In Sandpointe, the Nevada Supreme Court stated that the foreclosure sale is the relevant action that vests the right to a deficiency in the lender. Because the foreclosure sale in Eagle occurred after the effective date, the Eagle Court could have followed Sandpointe and applied NRS 40.459(1)(c) to limit the Plaintiff’s recovery. The Eagle Court determined, however, that Sandpointe did not mandate the application of NRS 40.459(1)(c) to the loans which had been transferred prior to the effective date of AB 273 even though the foreclosure sales occurred afterwards. Sandpointe involved a loan that had been assigned and foreclosed prior to AB 273’s effective date. The Sandpointe Court, therefore, was not required to decide whether NRS 40.459(1)(c) could be applied  to a loan assigned before the statute’s effective date, but not foreclosed until after the effective date. On the contrary, the Eagle Court was squarely faced with this question.

In arriving at its conclusion that NRS 40.459 did not limit the amount of the Plaintiff’s deficiency, the Eagle Court applied the three-part Contract Clause test set forth by the Ninth Circuit. The Eagle Court first determined that NRS 40.459(1)(c) substantially impairs the contractual relationship in a pre-AB 273 assignment because it limited the recovery on the purchased debt in a way that would not have been contemplated at the time of purchase. Second, the Eagle Court determined that AB 273 would provide a windfall to mortgagors if applied retroactively and, therefore, was more akin to special interest legislation than a neutral exercise of the state’s police power. Finally, the Eagle Court held that AB 273 was not based upon reasonable conditions and was not appropriate to meet the public purpose it was meant to serve because its application would significantly impair the value of pre-enactment assignments and there were less restrictive alternatives.

Based on the forgoing, the Eagle Court determined that the statute would violate the Contract Clause of the U.S. Constitution if applied retroactively to loans that were assigned prior to the law’s effective date. The Eagle Court then had to determine whether the statute could be read to avoid the constitutional infirmity. Relying on Sandpointe and the legislative history of AB 273, the Eagle Court determined that the statute could be read to apply only to assignments after June 10, 2011, thereby avoiding the Constitutional issue.

One small section of the Eagle Court decision is of particular concern for lenders in Nevada. In a four sentence section, the Court stated that a transfer from a parent to a subsidiary would fall within the limitations of NRS 40.459(1)(c).  The Court based its conclusion on the separate legal status of the parent and subsidiary and the fact that the legislature did not provide an exception for parent-subsidiary assignments. However, this portion of the decision appears to be dicta because the Court did not need to decide this issue since the assignment occurred prior to the statute’s effective date. Additionally, it does not appear that the Court had before it the following arguments:

  1. The amount of consideration given in a parent-subsidiary transaction is equivalent to the full amount of the debt. In a parent-subsidiary assignment, the parent entity still retains the equitable interest in the asset because it owns all of the equity of the subsidiary, which would include the full amount of the loan.
  2. The legislative history of AB 273 is focused on encouraging lenders to negotiate with borrowers rather than sell the debt at a discount. Nothing in the legislative history of AB 273 addresses assignments by a parent to a subsidiary – essentially a nominee – that is formed for the purpose of holding distressed assets.

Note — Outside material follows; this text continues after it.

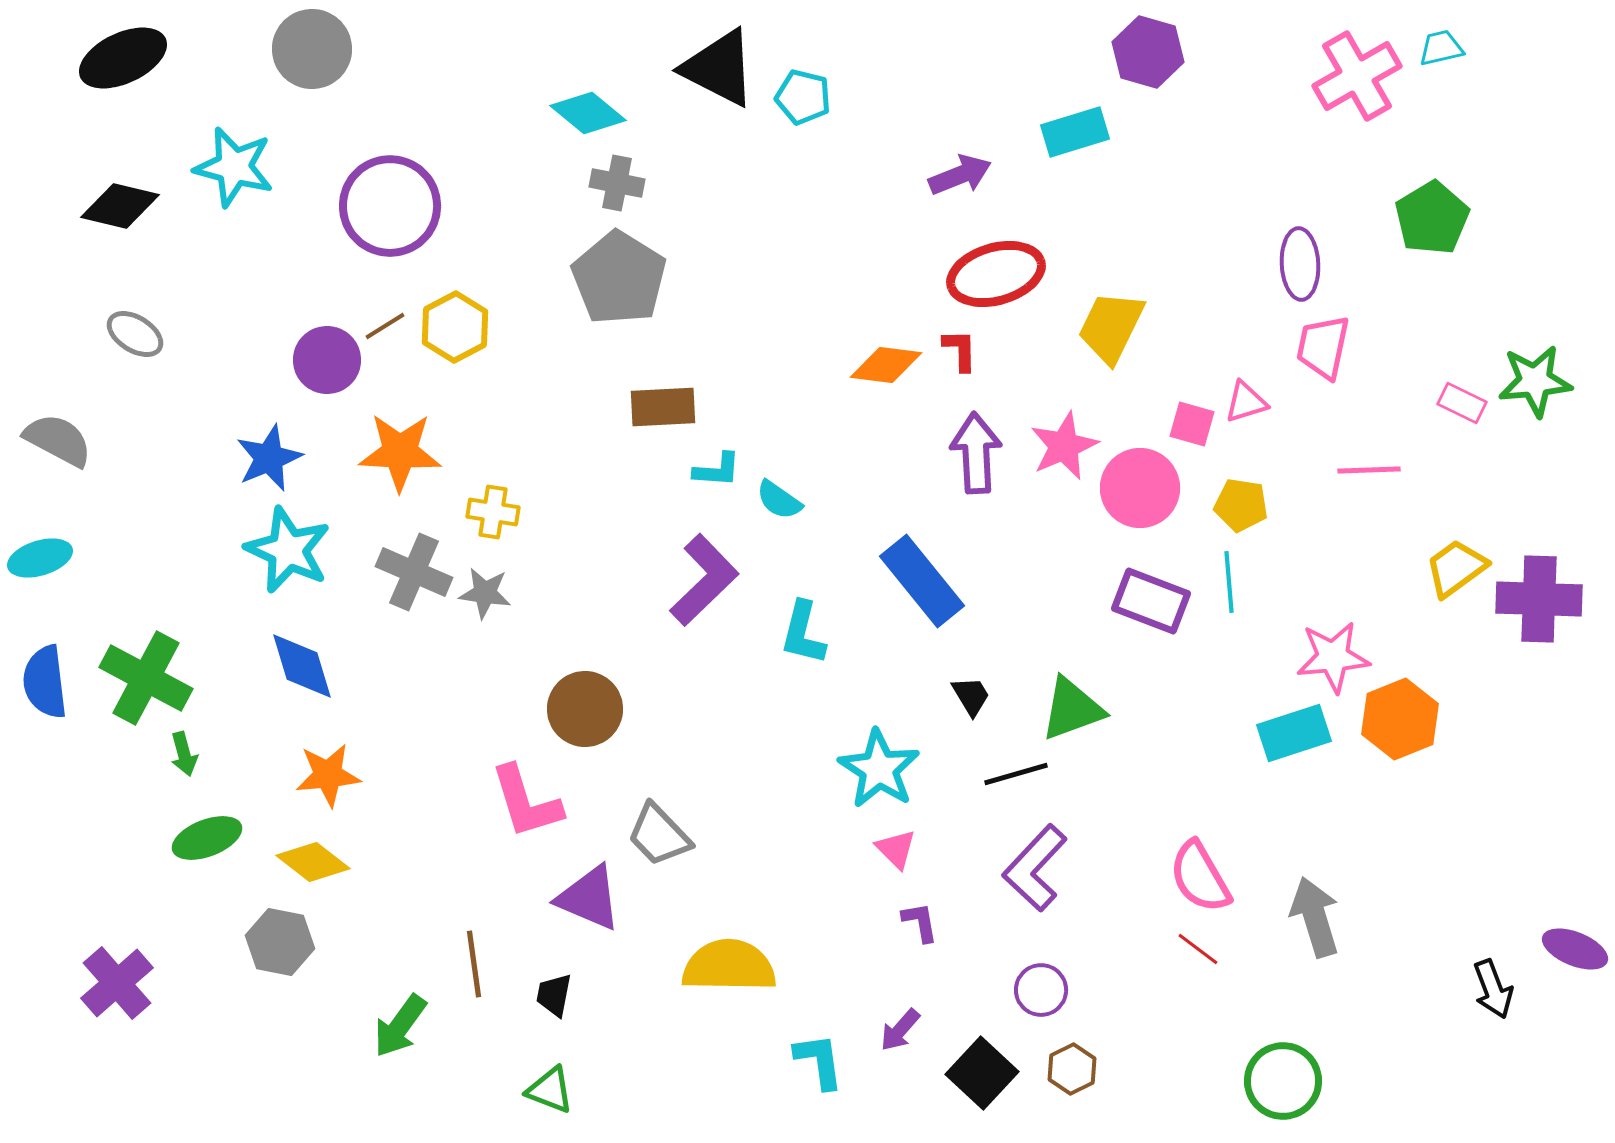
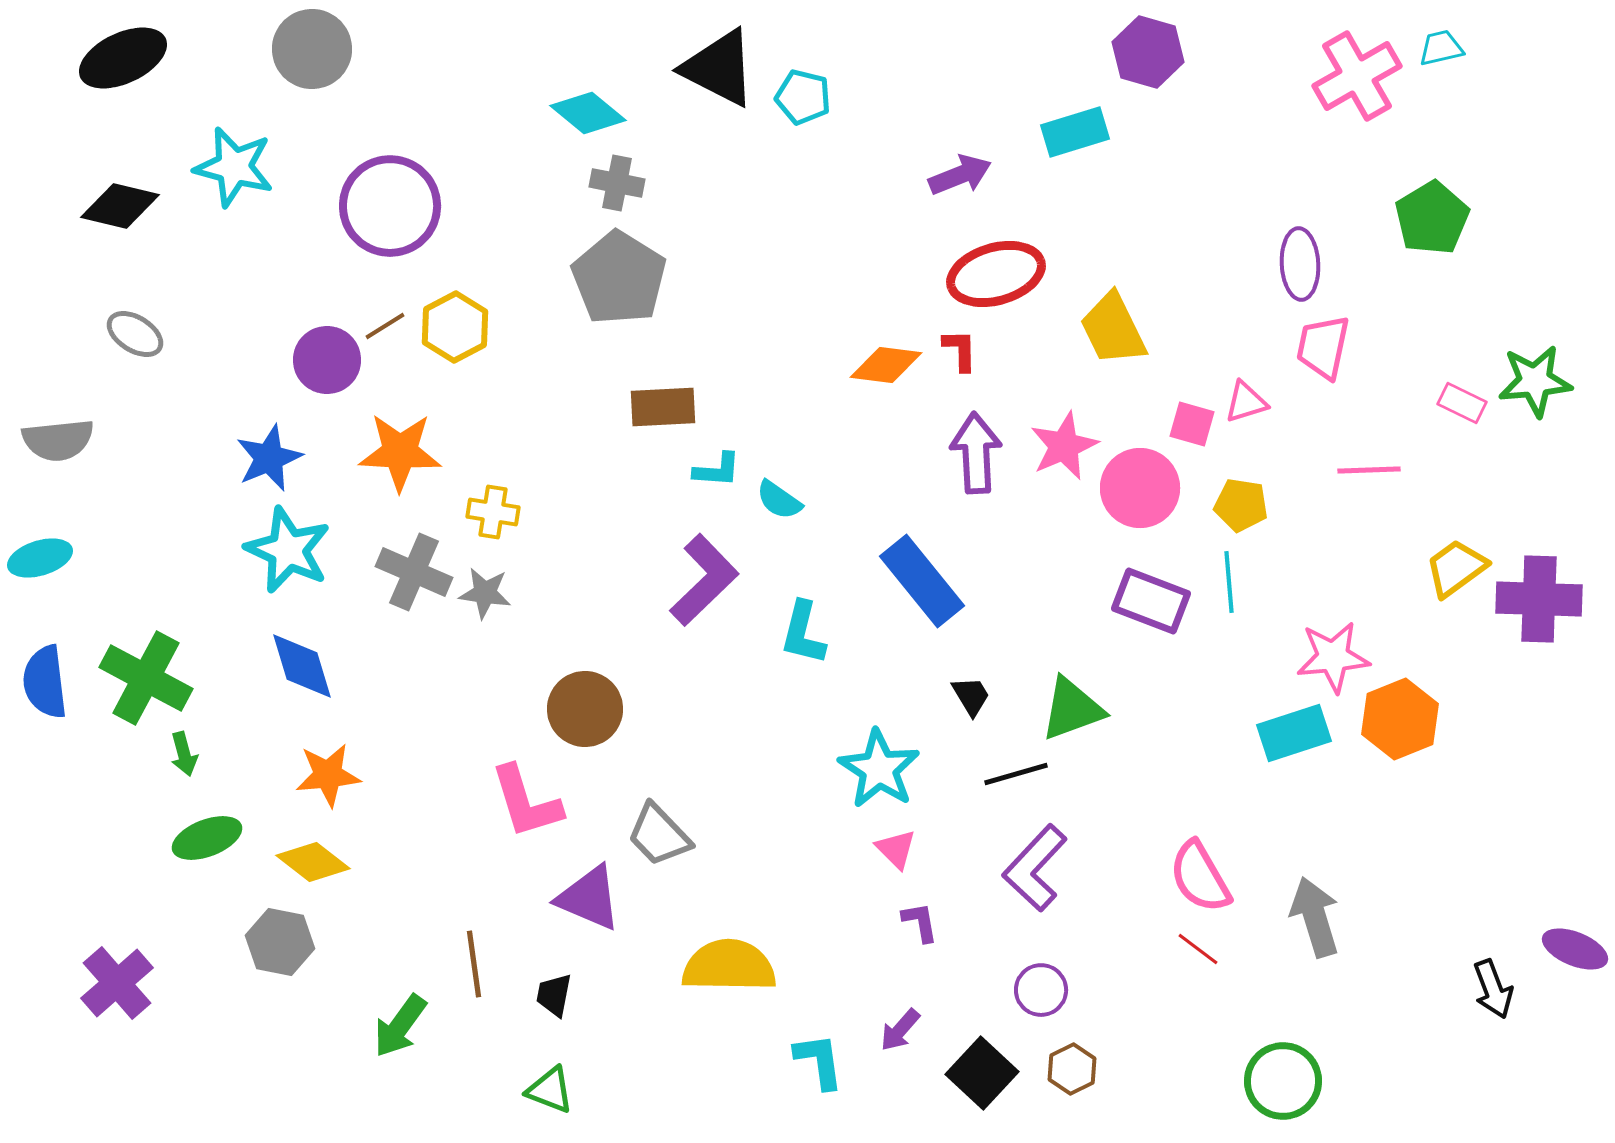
yellow trapezoid at (1111, 327): moved 2 px right, 2 px down; rotated 52 degrees counterclockwise
gray semicircle at (58, 440): rotated 146 degrees clockwise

Although the Nevada Supreme Court has not weighed in on this matter, it seems inevitable that it will be asked to do so soon. In the meantime, lenders should carefully structure assignments to subsidiaries with this ruling in mind.

DISCLAIMER: Because of the generality of this update, the information provided herein may not be applicable in all situations and should not be acted upon without specific legal advice based on particular situations. Attorney Advertising.